DrDoS (Distributed Reflection Denial of Service)
DoS attacks are performed to prevent the target computer from serving. In our previous article, we briefly talked about DoS and DDoS. In this article, we will talk about the Distributed Reflection Denial of Service attacks.
This attack type is a type of DDoS attack, and the most significant difference is that it is done misleadingly by changing the source address to the target computer address. These attacks are the most effective and permanent.
These attacks are done using multiple computer groups, such as DDoS attacks. Using these groups, attacks against the victim’s computer are directed or reflected.
In this attack type, server computers are used in addition to the end-user computers.
Protocols Used in Attack
The protocols used in the attack are listed below.
- DNS (Domain Name System)
- NTP (Network Time Protocol)
- SNMP (Simple Network Management Protocol)

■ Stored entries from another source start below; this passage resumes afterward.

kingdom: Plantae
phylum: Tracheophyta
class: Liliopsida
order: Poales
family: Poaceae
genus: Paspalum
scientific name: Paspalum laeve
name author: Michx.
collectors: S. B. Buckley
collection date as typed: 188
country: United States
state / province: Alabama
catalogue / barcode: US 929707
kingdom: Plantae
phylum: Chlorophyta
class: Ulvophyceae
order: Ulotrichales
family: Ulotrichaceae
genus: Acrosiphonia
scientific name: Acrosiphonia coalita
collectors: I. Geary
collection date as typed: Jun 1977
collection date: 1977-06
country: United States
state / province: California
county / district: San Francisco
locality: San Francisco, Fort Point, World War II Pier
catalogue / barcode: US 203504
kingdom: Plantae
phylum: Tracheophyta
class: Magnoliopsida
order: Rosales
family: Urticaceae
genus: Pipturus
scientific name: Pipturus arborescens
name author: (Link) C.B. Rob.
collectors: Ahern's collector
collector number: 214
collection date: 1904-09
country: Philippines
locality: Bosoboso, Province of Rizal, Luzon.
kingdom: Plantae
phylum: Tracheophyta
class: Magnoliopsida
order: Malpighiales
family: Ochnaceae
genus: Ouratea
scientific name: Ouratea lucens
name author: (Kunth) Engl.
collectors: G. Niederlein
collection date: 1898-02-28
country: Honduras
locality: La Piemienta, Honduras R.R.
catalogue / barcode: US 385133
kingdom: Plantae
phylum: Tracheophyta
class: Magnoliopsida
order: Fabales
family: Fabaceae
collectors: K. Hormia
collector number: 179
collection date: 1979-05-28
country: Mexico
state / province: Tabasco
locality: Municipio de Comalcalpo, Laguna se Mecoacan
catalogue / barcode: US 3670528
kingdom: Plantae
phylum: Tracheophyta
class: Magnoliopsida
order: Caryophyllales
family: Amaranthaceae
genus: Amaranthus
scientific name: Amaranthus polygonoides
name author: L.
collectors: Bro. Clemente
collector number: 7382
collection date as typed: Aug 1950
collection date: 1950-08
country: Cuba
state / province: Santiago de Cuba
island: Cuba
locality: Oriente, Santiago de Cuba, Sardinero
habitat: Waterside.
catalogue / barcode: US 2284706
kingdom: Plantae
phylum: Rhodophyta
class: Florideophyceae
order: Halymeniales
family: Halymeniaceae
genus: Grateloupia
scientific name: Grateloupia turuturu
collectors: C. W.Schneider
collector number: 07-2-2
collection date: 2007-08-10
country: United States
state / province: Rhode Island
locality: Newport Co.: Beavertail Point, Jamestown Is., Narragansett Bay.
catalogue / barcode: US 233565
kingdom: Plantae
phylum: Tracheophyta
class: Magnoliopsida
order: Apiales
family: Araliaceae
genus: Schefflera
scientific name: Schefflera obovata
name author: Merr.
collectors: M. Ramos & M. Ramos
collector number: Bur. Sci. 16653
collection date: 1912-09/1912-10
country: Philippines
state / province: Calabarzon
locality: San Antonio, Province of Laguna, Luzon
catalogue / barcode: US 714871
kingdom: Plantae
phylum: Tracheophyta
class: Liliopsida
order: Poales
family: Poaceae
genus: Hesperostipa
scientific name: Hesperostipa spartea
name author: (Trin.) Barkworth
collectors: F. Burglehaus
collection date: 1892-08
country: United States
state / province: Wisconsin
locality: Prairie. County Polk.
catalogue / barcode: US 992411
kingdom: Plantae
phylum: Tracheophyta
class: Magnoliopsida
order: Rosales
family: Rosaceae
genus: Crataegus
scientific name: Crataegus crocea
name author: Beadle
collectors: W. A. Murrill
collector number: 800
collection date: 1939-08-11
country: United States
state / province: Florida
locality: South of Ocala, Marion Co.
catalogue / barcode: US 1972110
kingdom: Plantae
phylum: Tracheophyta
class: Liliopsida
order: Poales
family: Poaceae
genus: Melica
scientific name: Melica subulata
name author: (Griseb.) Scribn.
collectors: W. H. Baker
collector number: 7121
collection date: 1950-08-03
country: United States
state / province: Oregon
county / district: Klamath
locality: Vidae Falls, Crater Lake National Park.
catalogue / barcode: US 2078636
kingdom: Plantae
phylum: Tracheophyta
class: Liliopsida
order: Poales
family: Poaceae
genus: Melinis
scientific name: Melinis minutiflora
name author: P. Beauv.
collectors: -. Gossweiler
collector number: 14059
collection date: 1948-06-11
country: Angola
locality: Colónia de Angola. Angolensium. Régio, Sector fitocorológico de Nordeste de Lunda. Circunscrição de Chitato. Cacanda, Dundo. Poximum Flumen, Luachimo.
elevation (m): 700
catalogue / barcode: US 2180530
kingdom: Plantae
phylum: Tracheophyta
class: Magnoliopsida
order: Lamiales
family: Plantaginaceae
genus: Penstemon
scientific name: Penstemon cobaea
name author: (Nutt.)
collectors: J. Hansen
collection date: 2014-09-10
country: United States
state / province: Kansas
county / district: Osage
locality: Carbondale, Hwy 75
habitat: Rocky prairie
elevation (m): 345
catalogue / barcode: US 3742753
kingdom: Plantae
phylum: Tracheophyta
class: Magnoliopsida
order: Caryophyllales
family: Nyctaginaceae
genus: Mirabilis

- CHARGEN (Character Generator Protocol)
- SNMPv2
- NetBIOS
- SSDP
- QOTD
Components
- Attacker
Attackers control the Handlers for attacks. The primary intent of the attacker is to shut down the services of the victim’s computer.
- Master
Masters or Handlers control Slave machines and make Slave machines ready for attack.
- Slave
The Handlers control slave machines. The slave machines send the victim computer’s IP address as the source address to the Reflector.
- Reflector
Reflector machines reflect response packets as large volumes of traffic on the victim’s computer.
- Victim
The victim can be a server or a computer. During the attack, the services of the victim’s computer become inaccessible to locally accessible users.
How to Prevent These Attacks?
It is almost impossible to prevent these attacks. However, in order to mitigate these attacks, devices such as Firewalls and Intrusion Detectors are required in our network environment.
The following solutions can be applied to prevent or mitigate such attacks.
- Internet Service Providers must reject UDP traffic spoofed with fake IP addresses.
- Continuous network traffic should be monitored to predict attacks.
- It would be best if you used DNSSEC extensions to prevent DNS-based attacks.
- If the network does not belong to a business environment, the protocols mentioned above should be closed.
- System updates should always be performed to avoid these attacks.
Final Word
In this article, we briefly talked about the definition of DrDoS and how to attack it. Thanks for following us!